Whilst we are all more focussed on swine flu these days, the threat of avian influenza or “bird flu” is still present. New research from Imperial College and the University of North Carolina suggests we may not have to worry however, because our noses are just too cold.
It sounds strange, but the 32° Celsius of the human nose is not a high enough temperature for avian influenza viruses to survive, according to the study published in PLoS Pathogens. The viruses normally infect the guts of birds, typically a warmer 40° Celsius, so the researchers suspect that our lower temperature protects us. The avian influenza viruses normally enter the human body through the nose, so are unlikely to infect people and cause illness.
There is also the possibility that a human influenza virus could mutate by adapting proteins from an avian influenza virus. The study shows that a virus of this form would also struggle to take hold at 32° Celsius, just like the regular avian influenza virus, so we would be safe unless the virus mutated further.

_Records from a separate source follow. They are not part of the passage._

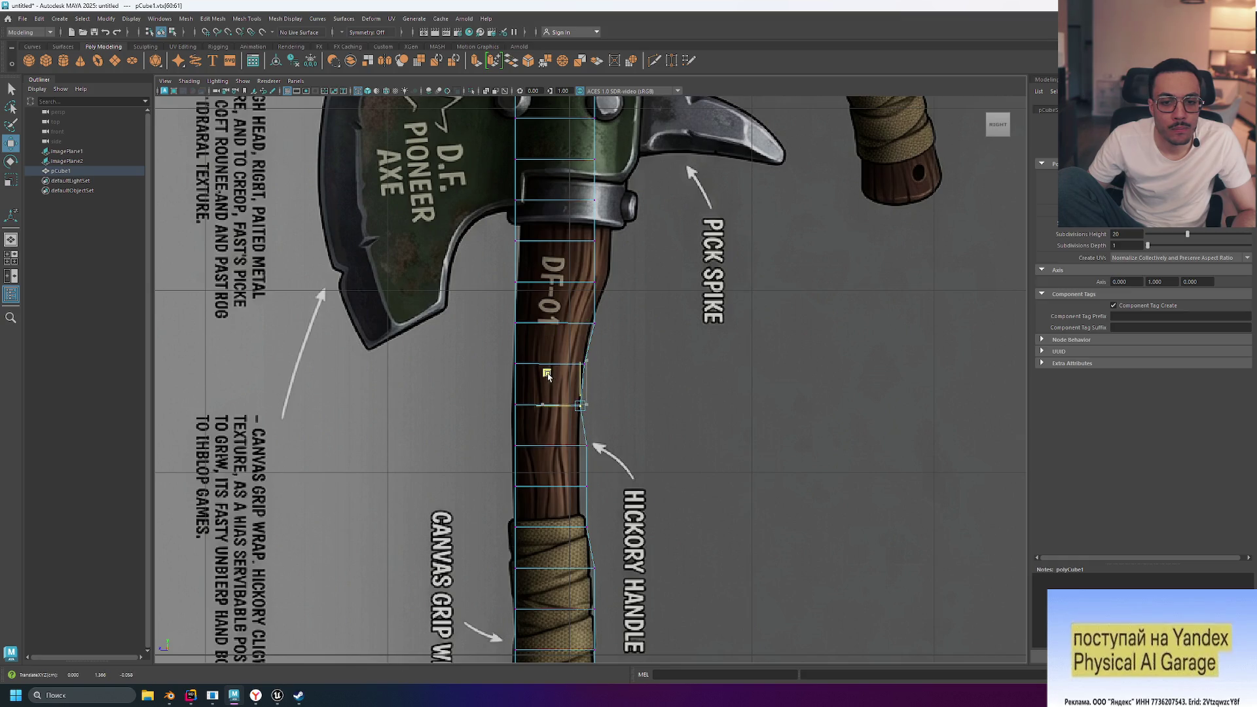
pyautogui.moveTo(570, 432); pyautogui.dragTo(600, 458)
pyautogui.moveTo(554, 416); pyautogui.dragTo(547, 414, button='middle')
pyautogui.moveTo(594, 506); pyautogui.dragTo(571, 475)
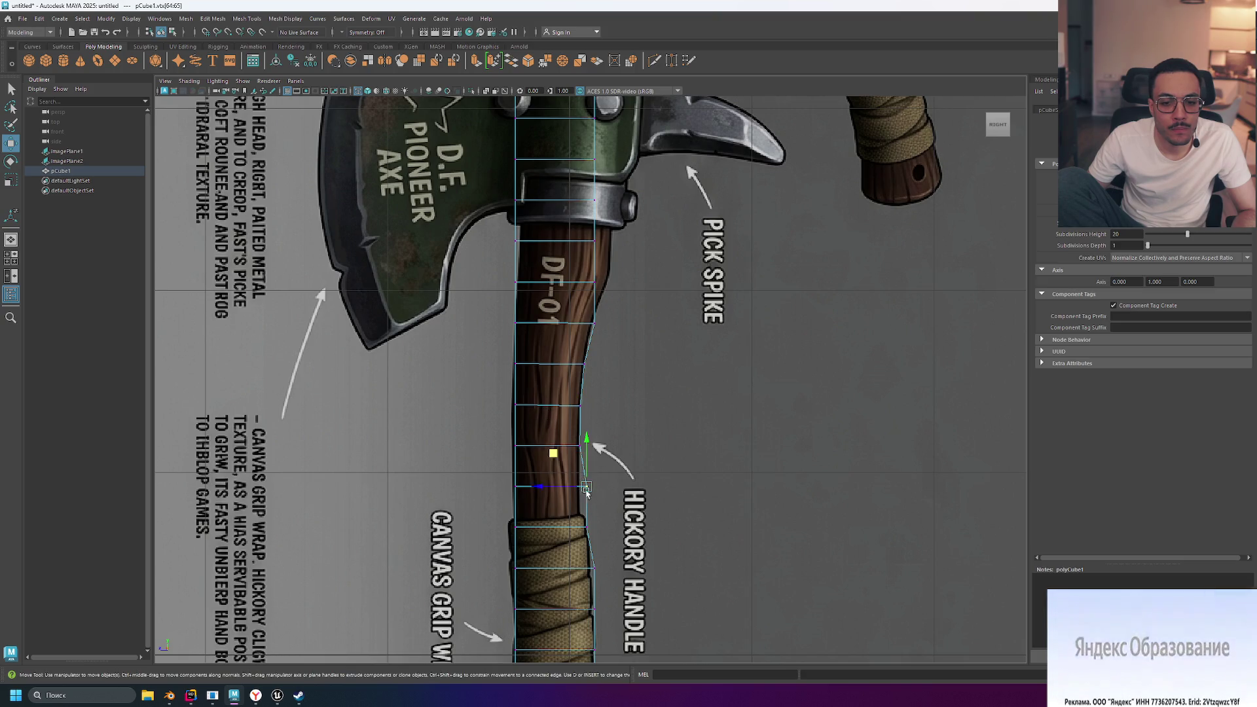
pyautogui.moveTo(554, 454); pyautogui.dragTo(548, 465, button='middle')
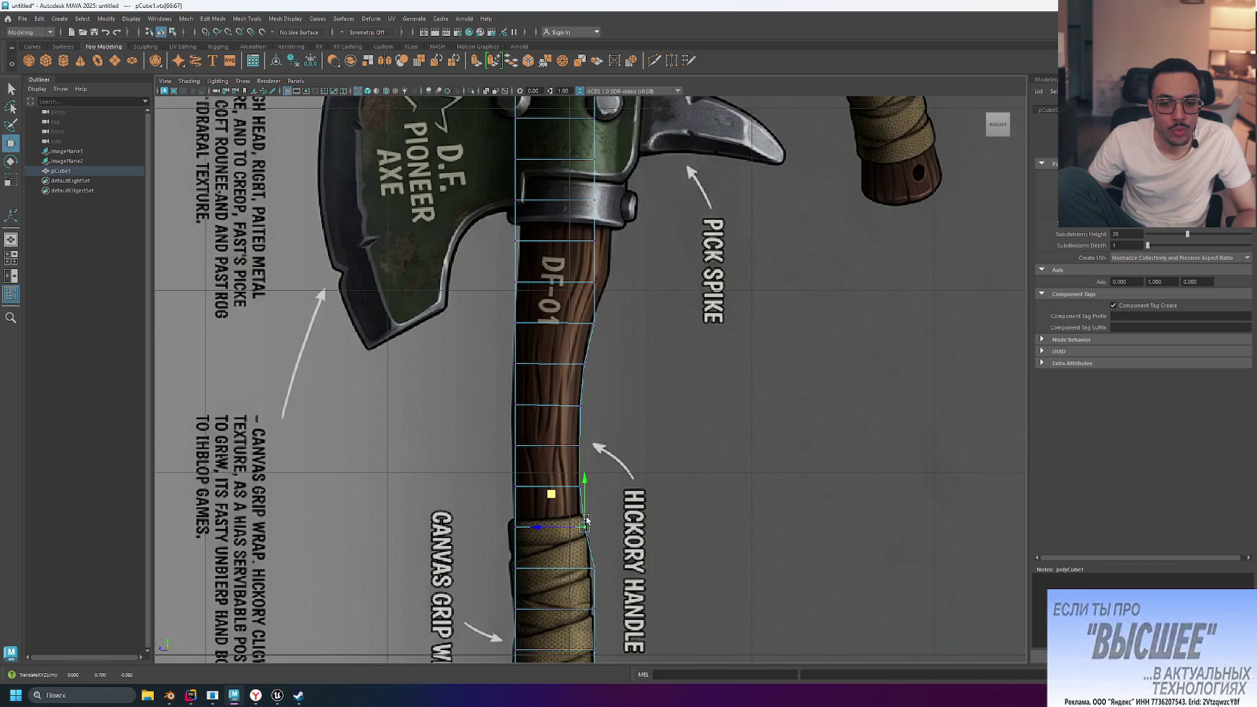
# Zoom around to check the bent handle, then deselect the vertices
pyautogui.scroll(5, 708, 540)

Thankfully, no one had to catch the flu to conduct this research. Cells from the human airway were grown in the lab and then infected with a selection of human and avian viruses. Whilst the human varieties thrived at both 37° Celsius, our core body temperature, and at 32° Celsius, the avian viruses could only grow well at 37° Celsius.
Professor Wendy Barclay, one of the authors of the study from the Division of Investigative Science at Imperial College said:
“It would be impossible to develop vaccines against all 16 subtypes of avian flu, so we need to prioritise. By studying a range of different viruses in systems like this one we can look for warnings that they are already beginning to make the kinds of genetic changes in nature that mean they could be poised to jump into humans; animal viruses that spread well at low temperatures in these cultures could be more likely to cause the next pandemic than those which are restricted.”